The results of the study must be considered in the context of its limitations. The subjects from this study were patients enrolled in a Midwestern, urban, university-associated primary care medical system. The demographic characteristics of this sample are similar to those of a national sample of patients with diabetes who attended academic medical centers and thus, generalizability of results may be limited to similar primary care settings [31]. The unavailability of data about the purpose of the visit appears to be a universal problem across no-show studies. No-showing to one visit is not an indicator of long-term appointment keeping behavior; however, it does provide evidence that a snapshot of no-show behavior is predictive of future acute care utilization. Furthermore, it is not possible to describe the association between no-show and medication compliance or glycemic control because not all patients’ pharmacy and lab information were integrated into the medical records database. Thus, we cannot assess whether the association between no-show behavior and subsequent acute care utilization could be explained by poor glycemic control.

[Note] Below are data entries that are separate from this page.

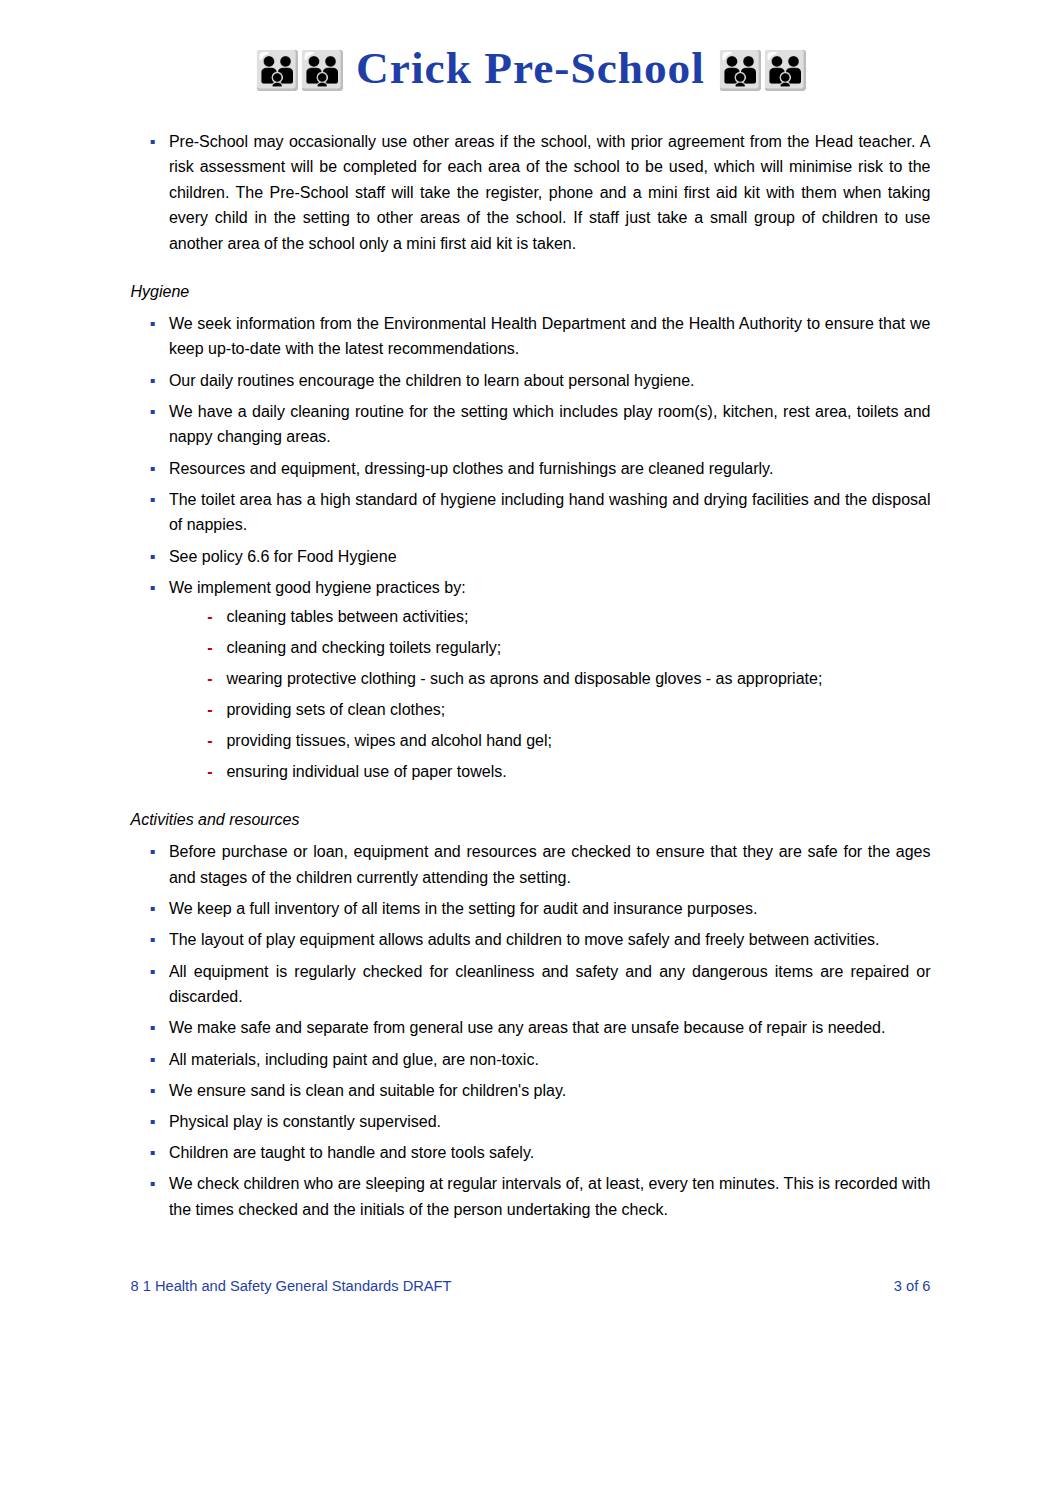👪👪 Crick Pre-School 👪👪
Pre-School may occasionally use other areas if the school, with prior agreement from the Head teacher. A risk assessment will be completed for each area of the school to be used, which will minimise risk to the children. The Pre-School staff will take the register, phone and a mini first aid kit with them when taking every child in the setting to other areas of the school. If staff just take a small group of children to use another area of the school only a mini first aid kit is taken.
Hygiene
We seek information from the Environmental Health Department and the Health Authority to ensure that we keep up-to-date with the latest recommendations.
Our daily routines encourage the children to learn about personal hygiene.
We have a daily cleaning routine for the setting which includes play room(s), kitchen, rest area, toilets and nappy changing areas.
Resources and equipment, dressing-up clothes and furnishings are cleaned regularly.
The toilet area has a high standard of hygiene including hand washing and drying facilities and the disposal of nappies.
See policy 6.6 for Food Hygiene
We implement good hygiene practices by:
cleaning tables between activities;
cleaning and checking toilets regularly;
wearing protective clothing - such as aprons and disposable gloves - as appropriate;
providing sets of clean clothes;
providing tissues, wipes and alcohol hand gel;
ensuring individual use of paper towels.
Activities and resources
Before purchase or loan, equipment and resources are checked to ensure that they are safe for the ages and stages of the children currently attending the setting.
We keep a full inventory of all items in the setting for audit and insurance purposes.
The layout of play equipment allows adults and children to move safely and freely between activities.
All equipment is regularly checked for cleanliness and safety and any dangerous items are repaired or discarded.
We make safe and separate from general use any areas that are unsafe because of repair is needed.
All materials, including paint and glue, are non-toxic.
We ensure sand is clean and suitable for children's play.
Physical play is constantly supervised.
Children are taught to handle and store tools safely.
We check children who are sleeping at regular intervals of, at least, every ten minutes. This is recorded with the times checked and the initials of the person undertaking the check.
8 1 Health and Safety General Standards DRAFT 3 of 6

This study does not capture ED visits and hospital admissions that did not occur at one of the hospitals or emergency departments associated with the three hospital systems included in the RMRS. Thus, out-of-town admissions were not included and this may have resulted in underestimation of hospital and emergency department utilization rates. This descriptive study from a clinical setting is not designed to make statements about causation. Specifically, we cannot address whether low health literacy could have explained the association between no-show status and subsequent acute care utilization. Furthermore, we were not able to describe whether there was a recursive association between no-show status and hospital admissions. By statistically adjusting for hospital admissions in the prior six months, we may have underestimated the association between no-show behavior and subsequent hospital admissions. Nonetheless, the findings provide strong evidence that among diabetics with a recent hospital admission, those who no-show are at increased risk for a future hospital admission.

Conclusions

The problem of no-shows has long been considered an outpatient clinic operations problem that disrupts providers’ care plans for their chronic care patients. This study reveals that outcomes of patients who no-show extend beyond the outpatient clinic setting because patients that no-show have significantly higher rates of subsequent acute care utilization. The results provide evidence of the importance of proactive re-scheduling of patients who no-show because of their vulnerability for future hospital admissions.